Among 989 (355 patients) and 756 blood samples (420 patients) in the derivation and validation cohort, there was a strong linear relationship between heparin anti-Xa activities and factor-Xa inhibitors measured level (r = 0.99 [95% confidence interval {CI}, 0.99-0.99]). In the derivation cohort, heparin anti-Xa activity ≤0.2, ≤0.3, <0.1, <0.1 IU·mL-1 reliably ruled out a relevant level of apixaban, rivaroxaban, fondaparinux, and danaparoid, respectively (area under the ROC curve ≥0.99). In the validation cohort, these cutoffs yielded excellent classification accuracy (≥96%). If this screening test indicated relevant level of factor-Xa inhibitor, estimated and measured levels closely agreed (Lin's correlation coefficient close to its maximal value: 95% CI, 0.99-0.99). More than 96% of the estimated levels fell into the predefined range of acceptability (ie, 80%-120% of the measured level).

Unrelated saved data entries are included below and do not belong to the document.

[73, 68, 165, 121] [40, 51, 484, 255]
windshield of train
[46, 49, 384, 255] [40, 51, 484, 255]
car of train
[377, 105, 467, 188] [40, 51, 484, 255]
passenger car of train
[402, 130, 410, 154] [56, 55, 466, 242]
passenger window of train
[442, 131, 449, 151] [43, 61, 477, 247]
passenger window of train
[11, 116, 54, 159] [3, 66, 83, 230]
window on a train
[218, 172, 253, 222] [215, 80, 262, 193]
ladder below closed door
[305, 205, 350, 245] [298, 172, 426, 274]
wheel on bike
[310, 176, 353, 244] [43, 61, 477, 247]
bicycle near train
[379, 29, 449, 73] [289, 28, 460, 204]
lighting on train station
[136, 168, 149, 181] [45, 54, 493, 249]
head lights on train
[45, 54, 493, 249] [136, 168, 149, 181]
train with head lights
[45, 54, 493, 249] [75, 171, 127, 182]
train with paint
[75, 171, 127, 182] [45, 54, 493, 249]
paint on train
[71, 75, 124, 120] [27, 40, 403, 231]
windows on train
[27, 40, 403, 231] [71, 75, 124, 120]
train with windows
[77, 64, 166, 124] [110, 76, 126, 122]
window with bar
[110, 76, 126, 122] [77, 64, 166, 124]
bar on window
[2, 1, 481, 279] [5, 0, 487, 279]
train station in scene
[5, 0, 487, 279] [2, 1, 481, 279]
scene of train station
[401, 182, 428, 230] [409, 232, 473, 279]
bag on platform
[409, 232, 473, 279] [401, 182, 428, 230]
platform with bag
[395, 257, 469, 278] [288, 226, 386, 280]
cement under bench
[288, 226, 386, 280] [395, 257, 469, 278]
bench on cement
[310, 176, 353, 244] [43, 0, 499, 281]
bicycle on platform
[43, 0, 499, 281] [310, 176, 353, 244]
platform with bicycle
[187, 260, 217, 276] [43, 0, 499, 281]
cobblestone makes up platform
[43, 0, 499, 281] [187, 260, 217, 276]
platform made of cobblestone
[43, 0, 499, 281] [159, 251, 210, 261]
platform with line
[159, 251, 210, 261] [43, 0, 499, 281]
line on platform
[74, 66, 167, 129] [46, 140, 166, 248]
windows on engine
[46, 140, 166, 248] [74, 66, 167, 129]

A unique simple test already widely used to assay heparin was also useful for quantifying these 4 other anticoagulants. Both clinical and economic impacts of these findings should be assessed in a specific study.
尽管在围手术期和急性护理环境中非常有用,但与肝素抗 Xa 测定法相反,因子 Xa 抑制剂的特异性测定法几乎不可用。我们评估了肝素抗 Xa 测定法是否可以:(1) 用作筛选试验,根据当前指南排除有创程序禁忌的阿哌沙班、利伐沙班、磺达肝素和达那肝素水平(分别>30ng·mL-1、>30ng·mL-1、>0.1μg·mL-1 和>0.1IU·mL-1);(2) 如果发现有意义,即如果超过上述阈值,则定量抗凝剂水平。
通过接收者操作特征 (ROC) 曲线分析,我们在推导队列中然后在验证队列中评估了肝素抗 Xa 测定法检测因子 Xa 抑制剂水平是否高于或低于推荐用于有创程序的上述安全阈值的能力(筛选试验)。在具有相关因子 Xa 抑制剂水平的样本中,我们在推导队列中确定了将测量水平与肝素抗 Xa 活性联系起来的换算系数。在验证队列中,因此可以根据肝素抗 Xa 活性推断出每个因子 Xa 抑制剂的估计水平。评估了因子 Xa 抑制剂的测量和估计水平之间的一致性。
在推导队列和验证队列中的 989(355 例)和 756 份(420 例)血液样本中,肝素抗 Xa 活性与因子 Xa 抑制剂的测量水平之间存在很强的线性关系(r = 0.99[95%置信区间{CI},0.99-0.99])。在推导队列中,肝素抗 Xa 活性≤0.2、≤0.3、<0.1、<0.1IU·mL-1 分别可靠地排除了阿哌沙班、利伐沙班、磺达肝素和达那肝素的相关水平(ROC 曲线下面积≥0.99)。在验证队列中,这些截止值产生了出色的分类准确性(≥96%)。如果该筛选试验表明存在相关水平的因子 Xa 抑制剂,则估计和测量水平非常吻合(Lin 的相关系数接近最大值:95%CI,0.99-0.99)。超过 96%的估计水平落入可接受的预定范围(即,80%-120%的测量水平)。
一种已经广泛用于肝素测定的独特简单测试也可用于定量测定这 4 种其他抗凝剂。应在专门的研究中评估这些发现的临床和经济影响。